__Task 1__:
How many lines of the records contain the string "acciaccatura"? Case counts, and the reply should be the number alone.

__Text block__:
## BEGIN

'Roof of the World' no more an enigma now!

By IANS | Published: July 25, 2021 08:33 AM2021-07-25T08:33:03+5:302021-07-25T08:50:18+5:30

Dharamsala, July 25 Over two-thirds the size of India, Tibet, also known as the 'Roof of the World' ...

'Roof of the World' no more an enigma now! | 'Roof of the World' no more an enigma now!

'Roof of the World' no more an enigma now!

Dharamsala, July 25 Over two-thirds the size of India, Tibet, also known as the 'Roof of the World' or 'Third Pole of the Earth', may no more be an enigma for the outside world now.

For, China has opened its door to the tourists after keeping the Tibet Autonomous Region in the southwest, the land rich in minerals and a variety of flora and fauna, out of bounds for ages.

President Xi Jinping last week made an unannounced visit to the politically sensitive region of Tibet, the first by a Chinese leader in more than 30 years.

## END

__Task 2__:
Summarize the news item on Tibet in two sentences.

__Supplied material__:
## BEGIN

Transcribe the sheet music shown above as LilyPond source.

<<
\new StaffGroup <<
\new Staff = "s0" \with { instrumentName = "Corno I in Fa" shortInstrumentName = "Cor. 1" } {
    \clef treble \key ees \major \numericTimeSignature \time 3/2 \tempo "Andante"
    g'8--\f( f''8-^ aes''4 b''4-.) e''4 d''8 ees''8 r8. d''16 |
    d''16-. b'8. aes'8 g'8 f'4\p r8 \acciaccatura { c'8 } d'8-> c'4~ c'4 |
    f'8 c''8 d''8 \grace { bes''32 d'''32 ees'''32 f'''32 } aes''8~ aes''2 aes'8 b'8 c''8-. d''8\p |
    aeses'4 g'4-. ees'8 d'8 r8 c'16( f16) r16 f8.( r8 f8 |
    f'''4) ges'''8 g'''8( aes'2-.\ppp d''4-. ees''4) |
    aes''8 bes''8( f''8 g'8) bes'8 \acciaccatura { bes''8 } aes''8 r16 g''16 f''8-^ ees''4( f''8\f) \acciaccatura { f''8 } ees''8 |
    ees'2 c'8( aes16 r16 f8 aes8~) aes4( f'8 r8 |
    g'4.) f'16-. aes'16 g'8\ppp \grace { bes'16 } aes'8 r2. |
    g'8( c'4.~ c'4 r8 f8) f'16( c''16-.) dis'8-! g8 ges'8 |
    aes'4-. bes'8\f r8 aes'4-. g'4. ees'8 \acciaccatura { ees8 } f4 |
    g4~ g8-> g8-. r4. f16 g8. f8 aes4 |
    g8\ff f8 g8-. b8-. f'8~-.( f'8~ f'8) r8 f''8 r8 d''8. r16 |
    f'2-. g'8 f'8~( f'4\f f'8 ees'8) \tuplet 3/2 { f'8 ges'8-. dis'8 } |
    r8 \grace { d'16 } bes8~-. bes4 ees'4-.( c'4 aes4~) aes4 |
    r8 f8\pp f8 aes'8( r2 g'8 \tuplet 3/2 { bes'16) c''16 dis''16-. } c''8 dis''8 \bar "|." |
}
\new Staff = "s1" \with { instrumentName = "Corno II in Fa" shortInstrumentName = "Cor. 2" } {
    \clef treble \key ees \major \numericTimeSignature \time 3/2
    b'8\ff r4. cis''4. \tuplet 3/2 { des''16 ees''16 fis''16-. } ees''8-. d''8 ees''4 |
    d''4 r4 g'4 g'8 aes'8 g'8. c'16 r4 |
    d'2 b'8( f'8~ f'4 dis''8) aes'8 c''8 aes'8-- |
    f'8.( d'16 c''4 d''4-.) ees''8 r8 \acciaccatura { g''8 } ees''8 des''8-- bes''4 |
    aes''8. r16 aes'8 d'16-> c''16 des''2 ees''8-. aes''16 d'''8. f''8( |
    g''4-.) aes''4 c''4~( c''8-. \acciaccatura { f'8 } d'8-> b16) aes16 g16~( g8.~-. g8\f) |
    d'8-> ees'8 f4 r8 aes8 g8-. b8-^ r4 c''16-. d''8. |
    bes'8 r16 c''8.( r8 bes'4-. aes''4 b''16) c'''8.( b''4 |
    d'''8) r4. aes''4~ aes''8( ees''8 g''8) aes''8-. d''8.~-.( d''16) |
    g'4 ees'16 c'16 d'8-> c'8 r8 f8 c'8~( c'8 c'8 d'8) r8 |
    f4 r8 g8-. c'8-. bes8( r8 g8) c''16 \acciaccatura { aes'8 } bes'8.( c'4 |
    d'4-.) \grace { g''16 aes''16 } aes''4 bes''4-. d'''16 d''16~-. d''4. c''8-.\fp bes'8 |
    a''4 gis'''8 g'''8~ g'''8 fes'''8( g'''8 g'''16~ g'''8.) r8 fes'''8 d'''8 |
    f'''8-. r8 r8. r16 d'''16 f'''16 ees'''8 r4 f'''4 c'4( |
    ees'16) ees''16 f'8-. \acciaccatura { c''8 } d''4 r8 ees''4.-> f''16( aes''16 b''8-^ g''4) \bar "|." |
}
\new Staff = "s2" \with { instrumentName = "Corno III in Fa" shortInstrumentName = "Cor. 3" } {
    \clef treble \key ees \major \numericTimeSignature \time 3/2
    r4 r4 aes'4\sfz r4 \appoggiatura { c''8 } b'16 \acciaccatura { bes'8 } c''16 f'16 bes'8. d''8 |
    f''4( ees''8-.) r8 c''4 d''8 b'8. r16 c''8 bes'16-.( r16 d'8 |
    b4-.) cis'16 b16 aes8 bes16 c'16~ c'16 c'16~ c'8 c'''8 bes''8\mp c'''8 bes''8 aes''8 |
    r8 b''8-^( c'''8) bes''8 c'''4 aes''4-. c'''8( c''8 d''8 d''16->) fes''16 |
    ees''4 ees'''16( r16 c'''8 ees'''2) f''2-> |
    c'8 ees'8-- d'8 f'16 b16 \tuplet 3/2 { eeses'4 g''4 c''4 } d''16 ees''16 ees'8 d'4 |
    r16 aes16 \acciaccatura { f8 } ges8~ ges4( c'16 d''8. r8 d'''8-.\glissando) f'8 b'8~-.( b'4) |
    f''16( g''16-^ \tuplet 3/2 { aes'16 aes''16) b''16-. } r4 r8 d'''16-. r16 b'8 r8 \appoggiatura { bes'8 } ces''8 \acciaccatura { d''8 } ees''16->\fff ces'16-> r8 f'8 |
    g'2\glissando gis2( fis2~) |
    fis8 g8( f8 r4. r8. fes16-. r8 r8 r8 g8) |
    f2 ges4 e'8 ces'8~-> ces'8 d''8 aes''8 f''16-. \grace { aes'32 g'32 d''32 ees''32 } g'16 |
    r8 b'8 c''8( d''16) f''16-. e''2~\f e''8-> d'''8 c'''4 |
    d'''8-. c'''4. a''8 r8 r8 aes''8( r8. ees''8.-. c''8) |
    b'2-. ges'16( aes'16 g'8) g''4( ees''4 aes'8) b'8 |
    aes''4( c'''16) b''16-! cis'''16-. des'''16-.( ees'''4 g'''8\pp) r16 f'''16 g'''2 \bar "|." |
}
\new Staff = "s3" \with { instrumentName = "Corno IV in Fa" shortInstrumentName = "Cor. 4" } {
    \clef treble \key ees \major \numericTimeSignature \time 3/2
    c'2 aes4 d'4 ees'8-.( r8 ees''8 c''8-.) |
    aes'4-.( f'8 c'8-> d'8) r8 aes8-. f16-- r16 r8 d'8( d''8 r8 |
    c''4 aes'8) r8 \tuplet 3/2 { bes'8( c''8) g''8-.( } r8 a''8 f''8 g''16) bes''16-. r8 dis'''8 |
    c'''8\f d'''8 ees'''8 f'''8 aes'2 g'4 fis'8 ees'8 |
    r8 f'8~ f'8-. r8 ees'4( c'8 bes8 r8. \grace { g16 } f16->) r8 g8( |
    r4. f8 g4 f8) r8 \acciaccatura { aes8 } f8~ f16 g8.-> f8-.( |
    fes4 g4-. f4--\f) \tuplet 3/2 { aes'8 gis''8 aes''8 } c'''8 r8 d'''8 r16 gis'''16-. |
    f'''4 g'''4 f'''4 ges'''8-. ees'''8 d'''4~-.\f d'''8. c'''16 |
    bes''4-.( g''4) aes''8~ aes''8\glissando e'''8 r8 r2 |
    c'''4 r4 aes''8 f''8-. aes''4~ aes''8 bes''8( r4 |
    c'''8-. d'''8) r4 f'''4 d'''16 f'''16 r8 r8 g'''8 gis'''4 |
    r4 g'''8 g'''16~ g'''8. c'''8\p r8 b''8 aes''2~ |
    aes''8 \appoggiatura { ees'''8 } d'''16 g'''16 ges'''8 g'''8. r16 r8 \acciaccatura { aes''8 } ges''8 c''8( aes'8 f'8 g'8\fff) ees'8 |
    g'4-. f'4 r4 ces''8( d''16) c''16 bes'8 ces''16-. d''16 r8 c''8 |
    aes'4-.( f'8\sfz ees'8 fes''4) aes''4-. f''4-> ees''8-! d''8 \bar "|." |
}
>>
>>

## END

__Solution 1__:
12

__Solution 2__:
China has opened the Tibet Autonomous Region to tourists after keeping it out of bounds for ages, so Tibet, known as the 'Roof of the World', may no longer be an enigma for the outside world. Last week President Xi Jinping made an unannounced visit to the region, the first by a Chinese leader in more than 30 years.